Dear David Grubb,

I was came across your collection of poems – From The White Room – recently, trying to find suitable new homes for my collection of books as builders work on my house and push everything to one side and, as is to be expected, not achieving a great deal but dust and discomfort. For me, however, each individual volume I had to move from its former home to a new, temporary, one brought back memories of past years, experiences and pleasures, had to be opened, re-read, mulled over. It is strange reading works I enjoyed as a teenager now, in what some call the full years of life, with so many memories of those times, and the realisation now of what could have been, as opposed to what happened.

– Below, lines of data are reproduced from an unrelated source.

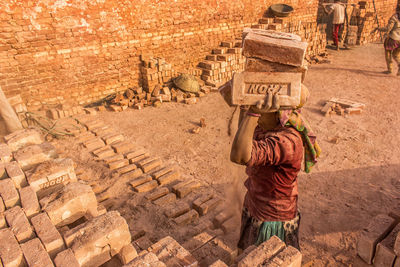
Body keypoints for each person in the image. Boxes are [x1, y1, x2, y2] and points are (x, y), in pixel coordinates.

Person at [230, 85, 321, 251]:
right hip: (256, 204)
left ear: (277, 112)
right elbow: (243, 134)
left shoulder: (286, 141)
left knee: (266, 258)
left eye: (261, 111)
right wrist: (246, 106)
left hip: (272, 218)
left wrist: (252, 113)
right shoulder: (267, 126)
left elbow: (239, 155)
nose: (257, 118)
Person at [383, 6, 400, 75]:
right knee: (396, 55)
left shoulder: (394, 18)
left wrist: (378, 29)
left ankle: (390, 69)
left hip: (393, 38)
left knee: (388, 53)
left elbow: (388, 28)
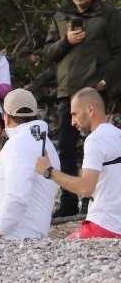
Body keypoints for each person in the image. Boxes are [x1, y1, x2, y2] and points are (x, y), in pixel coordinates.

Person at [39, 0, 121, 218]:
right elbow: (47, 54)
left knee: (95, 146)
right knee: (65, 146)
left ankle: (92, 198)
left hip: (97, 92)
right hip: (67, 91)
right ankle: (68, 201)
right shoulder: (61, 15)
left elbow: (119, 52)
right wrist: (66, 41)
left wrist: (106, 79)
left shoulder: (109, 14)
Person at [0, 89, 60, 240]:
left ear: (5, 117)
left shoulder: (18, 144)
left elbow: (17, 197)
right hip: (33, 231)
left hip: (11, 235)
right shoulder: (46, 144)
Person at [36, 87, 121, 239]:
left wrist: (49, 171)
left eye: (74, 114)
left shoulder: (95, 139)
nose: (73, 122)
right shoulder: (117, 134)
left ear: (90, 109)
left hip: (102, 226)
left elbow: (85, 189)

I was thinking, in particular, of your final work in this collection – For Solzhenitsyn, Now – as I sat down to write, and remarking to myself how times change and yet, as we know from experience, tend to remain the same. We had great expectations from the Master of oppressed writing back in the Seventies; hoped and demanded that he produce works of an equal calibre to those smuggled out from Soviet Russia; expected him to turn to our own society and praise us, at the very least.

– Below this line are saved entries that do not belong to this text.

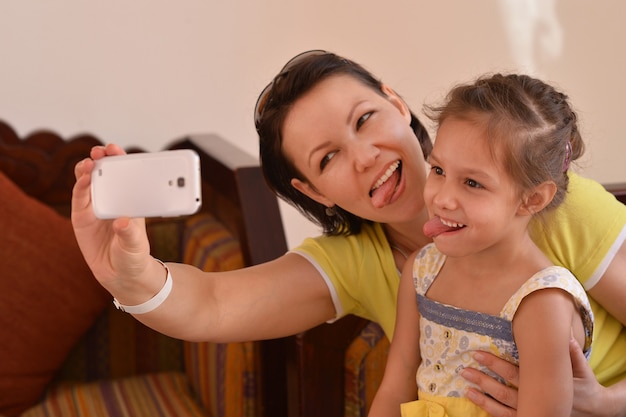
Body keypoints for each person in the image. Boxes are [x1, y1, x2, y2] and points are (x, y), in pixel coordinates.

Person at [71, 50, 626, 416]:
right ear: (314, 191)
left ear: (397, 104)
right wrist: (130, 274)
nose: (365, 158)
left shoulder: (557, 210)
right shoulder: (367, 261)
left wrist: (602, 404)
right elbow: (213, 304)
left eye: (365, 119)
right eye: (329, 157)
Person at [368, 73, 594, 417]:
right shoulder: (422, 270)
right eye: (439, 170)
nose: (442, 198)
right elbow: (394, 386)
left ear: (531, 199)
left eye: (472, 183)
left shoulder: (541, 301)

We were disappointed with Solzhenitsyn. Perhaps the lack of oppression robbed him of the very vitality needed to bring his best words to paper, to explore his ideas and face the great bear of government he had known. Freedom, for what it is, can be a relieving as well as a destructive force.

Now, several decades later, we see new forces in our world which threaten to return us – or them, as we sincerely hope – to a new state of oppression. We turn our eyes to the United States of America, and here your words ring true:

We will all wait for a year or two to settle scores. But then we expect the public scream, our dream of evil to be savagely explored.

It seems to me, reading through your words over and over again, that we are returning to a state long since abandoned, but with many expectations which cannot, will not, be fulfilled. And the question must be asked: do we have a Master capable of writing the truth, as bitter as it may be, and smuggling it out to the free world as a plea for help?